Um recente painel de peritos dos EUA recomendou o rastreio anual do PSA para homens negros com mais de 40 anos.15 As anteriores diretrizes norte-americanas de 2018 recomendavam a “tomada de decisão partilhada” para homens entre os 55 e os 70 anos com uma esperança de vida superior a 10 anos. O rastreio do PSA diminuiu nos homens brancos e negros mais jovens (40‑54 anos) ao longo do tempo, mas este declínio foi maior nos homens negros mais jovens, o que sugere que a mensagem não foi ouvida.16 Foi chamada a atenção para o grande número de diretrizes aplicadas em todo o mundo e para as diferenças nas suas recomendações. Algumas das discrepâncias foram atribuídas à formação profissional dos autores (urologistas versus especialistas em saúde pública) ou à natureza do sistema de seguro de saúde (público versus privado).17
Foi questionada a lógica de submeter todos os homens com idades compreendidas entre os 50 e os 69 anos com PSA >3,0 ng/ml a testes adicionais, mas não houve acordo quanto a um limiar alternativo.18 Reconhece‑se que os homens negros sem cancro da próstata têm níveis de PSA mais elevados do que os homens brancos ou hispânicos, mas desconhece‑se a precisão do diagnóstico do PSA em homens de diferentes etnias.
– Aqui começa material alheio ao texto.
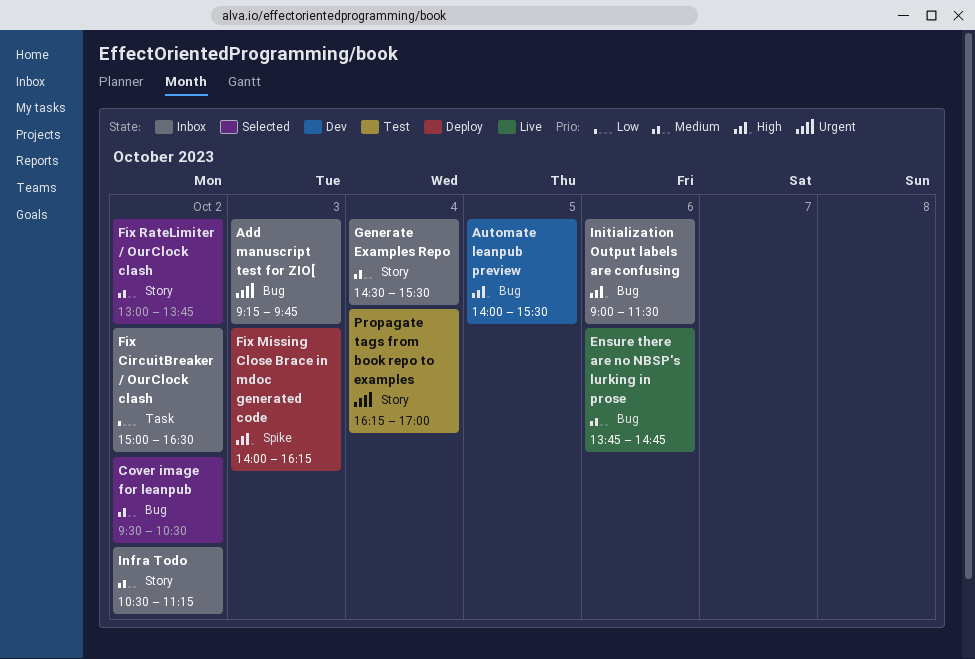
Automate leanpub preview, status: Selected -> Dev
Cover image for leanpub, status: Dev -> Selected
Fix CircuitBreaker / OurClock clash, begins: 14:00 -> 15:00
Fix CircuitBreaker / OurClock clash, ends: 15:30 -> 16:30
Esta falta de informação sobre a influência da idade e da etnia nos níveis de PSA leva a uma falta de dados sobre os níveis de PSA em homens de As atuais orientações para a interpretação dos resultados do PES não têm em conta a etnia.19 As atuais orientações para a interpretação dos resultados do PES não têm em conta a etnia. O painel não conseguiu identificar ferramentas validadas de estratificação do risco que pudessem ajudar a orientar os médicos (a história familiar e o estado do BRCA2 raramente estavam disponíveis) ou oferecer orientações sobre a frequência dos testes. Atualmente, a frequência de repetição dos testes baseia‑se na apreciação clínica dos médicos. Ao longo do artigo, os autores referiram‑se novamente a estes aspetos como um problema central a ser abordado pela comunidade académica.17
Prosseguem os trabalhos para compreender a combinação de fatores que devem levar uma pessoa a prosseguir o rastreio diagnóstico, a intervenção e a melhorar a relação risco/benefício da participação em qualquer programa de rastreio.20 Este trabalho incluiu a identificação de biomarcadores mais eficazes de cancros que requerem intervenção.21 Não há dúvida de que o rastreio do PSA, adaptado ao risco e às circunstâncias individuais de cada pessoa, continuará a ser útil no contexto clínico. As seguradoras continuam a exigir a realização de testes de despistagem no âmbito do processo de subscrição de seguros, a fim de garantir que o candidato não tem quaisquer doenças ocultas suscetíveis de influenciar o seu perfil de risco. Muitas vezes, estes testes não são claramente indicados do ponto de vista médico e podem ser difíceis de interpretar sem um contexto clínico completo. Quando estes resultados se encontram dentro dos limites da normalidade, não constituem um problema específico e passam despercebidos. Os problemas surgem quando os resultados são anormais. Os requerentes podem não ser adequadamente aconselhados sobre as possíveis implicações dos resultados obtidos. Os seus médicos podem não ter conhecimento de que tais testes estão a ser realizados, mas têm o encargo (emocional e financeiro) de explicar e gerir as consequências, mesmo quando os resultados não têm implicações clínicas. As seguradoras têm o dever de garantir que todos os testes e os processos para os obter são adequados à sua finalidade. O exemplo da PSA leva a concluir que as seguradoras devem garantir que os seus requisitos de rastreio satisfazem devidamente os critérios acima referidos e são aplicados num quadro ético adequado, para evitar causar ansiedade significativa ao requerente e custos aos sistemas de saúde associados.